• **Work request 1**:
Reproduce the listing word for word, starting at its first line and stopping after the line that contains "How many distinct data groups are displayed?".

• **Passage for review**:
----
Polish dataset download

Dear all,
is there posibility to download dataset that’s not completed yet?

Thank You

1 Like

Hello,

What do you mean by “not completed”? We are currently releasing the dataset on fixed intervals and we are working on getting them released more often.

Cheers.

Hello Ruben,

can You tell me then howto download Polish dataset?

Best Regards

Polish has 64 hours validated but they were collected in early 2020.

Our last dataset release only includes data collected until December 10th.

Polish dataset will be released in our next dataset release (we don’t have a date yet, we are working on that)

Thank You for information, we are contributing hard to complete our dataset :wink:

Best Regards

1 Like

Please, note that Polish only has 8400 sentences, so current voice contributions are repetitions (that we should avoid for a higher quality dataset)

I recommend to check this topic and circulate with technical contributors so we can import a big number of sentences to Polish and have room for more voice recordings:

Thanks for your contributions!

Ok then, we will prepare batch from polish wikipedia - according
to instructions You provide. Can You tell me where can I find list
and number of Polish sentences?

BR

You can see some stats if you add Polish as your language on the sentence collector:

https://common-voice.github.io/sentence-collector/#/

Raw data is stored here:

Thanks!

How often do You update raw data on github?

  Does validated sentences means, that they are recorded and

approved within contributions on ?
----
• **Work request 2**:
Answer these questions from the thread on the Polish dataset:
(a) How many validated hours does Polish have?
(b) The last dataset release includes data collected up to what date?
(c) How many sentences does Polish have?

• **Records for the task**:
----
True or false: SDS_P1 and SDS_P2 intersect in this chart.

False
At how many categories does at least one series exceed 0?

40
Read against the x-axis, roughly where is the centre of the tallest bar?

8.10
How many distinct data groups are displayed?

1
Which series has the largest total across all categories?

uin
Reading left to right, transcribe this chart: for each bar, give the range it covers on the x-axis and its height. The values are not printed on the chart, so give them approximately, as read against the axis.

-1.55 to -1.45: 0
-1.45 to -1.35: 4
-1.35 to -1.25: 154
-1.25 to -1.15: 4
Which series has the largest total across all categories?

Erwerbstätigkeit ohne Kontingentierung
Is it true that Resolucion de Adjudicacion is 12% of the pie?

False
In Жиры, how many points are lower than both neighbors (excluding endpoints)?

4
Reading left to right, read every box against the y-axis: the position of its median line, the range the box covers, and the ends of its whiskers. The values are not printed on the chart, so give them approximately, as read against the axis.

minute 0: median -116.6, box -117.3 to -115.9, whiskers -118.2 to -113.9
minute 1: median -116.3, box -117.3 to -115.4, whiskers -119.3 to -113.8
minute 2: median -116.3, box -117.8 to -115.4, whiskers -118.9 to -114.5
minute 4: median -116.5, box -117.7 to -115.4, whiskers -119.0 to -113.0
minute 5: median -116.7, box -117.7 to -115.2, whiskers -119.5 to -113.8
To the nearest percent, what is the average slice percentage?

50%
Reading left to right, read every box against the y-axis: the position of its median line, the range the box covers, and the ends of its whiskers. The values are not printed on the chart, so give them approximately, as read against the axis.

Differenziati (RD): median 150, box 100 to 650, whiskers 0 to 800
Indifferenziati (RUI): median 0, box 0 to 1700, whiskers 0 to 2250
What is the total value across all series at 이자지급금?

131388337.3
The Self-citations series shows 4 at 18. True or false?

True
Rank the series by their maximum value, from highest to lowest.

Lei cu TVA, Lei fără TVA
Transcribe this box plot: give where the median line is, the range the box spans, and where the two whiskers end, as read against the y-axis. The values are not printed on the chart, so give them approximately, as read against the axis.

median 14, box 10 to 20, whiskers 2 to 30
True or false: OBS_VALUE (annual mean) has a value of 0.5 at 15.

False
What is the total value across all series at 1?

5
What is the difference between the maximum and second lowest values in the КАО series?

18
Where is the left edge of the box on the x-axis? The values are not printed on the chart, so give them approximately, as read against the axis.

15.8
----
• **Worked solution 1**:
True or false: SDS_P1 and SDS_P2 intersect in this chart.

False
At how many categories does at least one series exceed 0?

40
Read against the x-axis, roughly where is the centre of the tallest bar?

8.10
How many distinct data groups are displayed?

• **Worked solution 2**:
(a) 64 hours
(b) December 10th
(c) 8400